Les contrats de transport de marchandises sont également soumis à un régime spécifique visé par la Convention de Rome laquelle établit que la loi applicable est déterminée en fonction du lieu de chargement, de déchargement de l’établissement de l’expéditeur.

Enfin, la Convention de Rome contient des dispositions particulières s’agissant des contrats conclus par les consommateurs et des contrats de travail.

Contrat de consommation

S’agissant des contrats conclus par des consommateurs, la Convention de Rome s’applique seulement aux contrats conclus à des fins personnelles : fourniture d’objets meubles corporels ou de services, ainsi que tous les contrats ayant trait au financement de ces objets (article 5).

Dans les cas où les parties ont préalablement choisi la loi applicable, ce choix prévaut. Cependant, ce choix ne peut avoir pour effet de « priver le consommateur de la protection que lui assurent les dispositions impératives de la loi du pays dans lequel il a sa résidence habituelle ». A défaut de choix, le contrat de consommation sera régi par la loi du pays où se situe « la résidence habituelle du consommateur ».

Contrat de travail

Concernant les contrats de travail, la loi applicable est présumée être celle du pays de l’exécution habituelle du travail (article 6). En présence d’un choix des parties, les règles sont les mêmes qu’en matière de contrat de consommation, c’est-à-dire que le choix est valable mais ne peut priver le « travailleur de la protection que lui assurent les dispositions impératives de la loi qui serait applicable ».

 

   III – Mise en place d’un instrument communautaire : le règlement européen n°593/2008

Le programme de La Haye de 2004 réaffirme l’importance de poursuivre les travaux sur les règles de conflits de lois pour les obligations contractuelles dans le cadre de son plan d’action en faveur de l’adoption de la proposition «Rome I». Le règlement qui en découle remplace la convention de Rome de 1980 concernant la loi applicable aux obligations contractuelles. Il en fait un instrument communautaire et le modernise.

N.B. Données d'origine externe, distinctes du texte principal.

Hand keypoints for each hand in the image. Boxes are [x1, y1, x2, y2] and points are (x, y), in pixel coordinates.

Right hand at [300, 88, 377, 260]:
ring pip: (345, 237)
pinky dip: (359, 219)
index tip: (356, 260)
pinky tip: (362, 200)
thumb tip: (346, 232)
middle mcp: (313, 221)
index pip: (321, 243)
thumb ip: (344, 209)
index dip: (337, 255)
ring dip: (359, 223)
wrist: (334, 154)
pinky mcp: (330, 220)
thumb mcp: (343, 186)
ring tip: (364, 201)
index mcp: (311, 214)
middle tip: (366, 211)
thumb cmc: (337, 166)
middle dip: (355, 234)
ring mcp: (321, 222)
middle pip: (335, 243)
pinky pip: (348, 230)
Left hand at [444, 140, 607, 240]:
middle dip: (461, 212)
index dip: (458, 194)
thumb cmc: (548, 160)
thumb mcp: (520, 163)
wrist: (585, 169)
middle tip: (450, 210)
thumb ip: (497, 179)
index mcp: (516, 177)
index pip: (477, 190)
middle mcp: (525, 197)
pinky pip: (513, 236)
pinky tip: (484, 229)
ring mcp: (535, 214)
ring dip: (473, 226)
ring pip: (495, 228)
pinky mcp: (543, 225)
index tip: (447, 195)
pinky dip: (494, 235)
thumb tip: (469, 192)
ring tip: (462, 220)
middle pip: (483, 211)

Le règlement n°593/2008 du Parlement européen et du Conseil du 17 Juin 2008 établit ainsi un ensemble de règles contraignantes de droit international privé pour les obligations contractuelles et non contractuelles avec le règlement de Bruxelles I et de Rome II.

Cela implique ainsi une uniformisation du droit international privé pour les Etats membres ainsi qu’une compétence d’interprétation à la Cour de justice.

Le règlement n°593/2008 s’applique aux obligations contractuelles en matière civile et commerciale lors de conflit de lois et s’agissant des contrats conclus depuis le 17 décembre 2009. Il est construit de la même manière que la convention de Rome mais apporte plus de précisions concernant certains points particuliers.

Aux termes de l’article 12 du règlement n°593/2008, la loi considérée comme applicable au contrat devra régir : son interprétation, l’exécution des obligations qu’il engendre, les sanctions en cas de non-respect des obligations, l’évaluation des dommages, l’extinction des obligations, les mesures d’exécution et les sanctions en cas d’invalidité du contrat. 

  • Loi applicable à défaut de choix

Lorsque les parties n’ont pas choisi la loi applicable, le règlement n°593/2008 vise en article 4 les modalités des lois applicables en fonction des types de contrats quand la Convention de Rome restait beaucoup plus vague :

–        concernant les contrats de vente de biens, de prestation de services, de franchise ou de distribution, la loi applicable sera celle du pays de résidence du principal exécutant du contrat ;

–        la loi applicable en matière de bail d’un bien immeuble est celle du pays où le bien se situe, à l’exception d’un usage personnel temporaire pour une période maximale de six mois consécutifs. Le cas échéant, la loi applicable est celle du pays de résidence du propriétaire ;

–        s’agissant de la vente de biens aux enchères, la loi applicable est celle du pays ou l’enchère a lieu.

D’autre part, le règlement renforce les modalités de sélection de la loi applicable en l’absence de choix concernant les contrats de transport (article 5), de consommation (article 6), d’assurance (article 7), et enfin les contrats individuels de travail (article 8).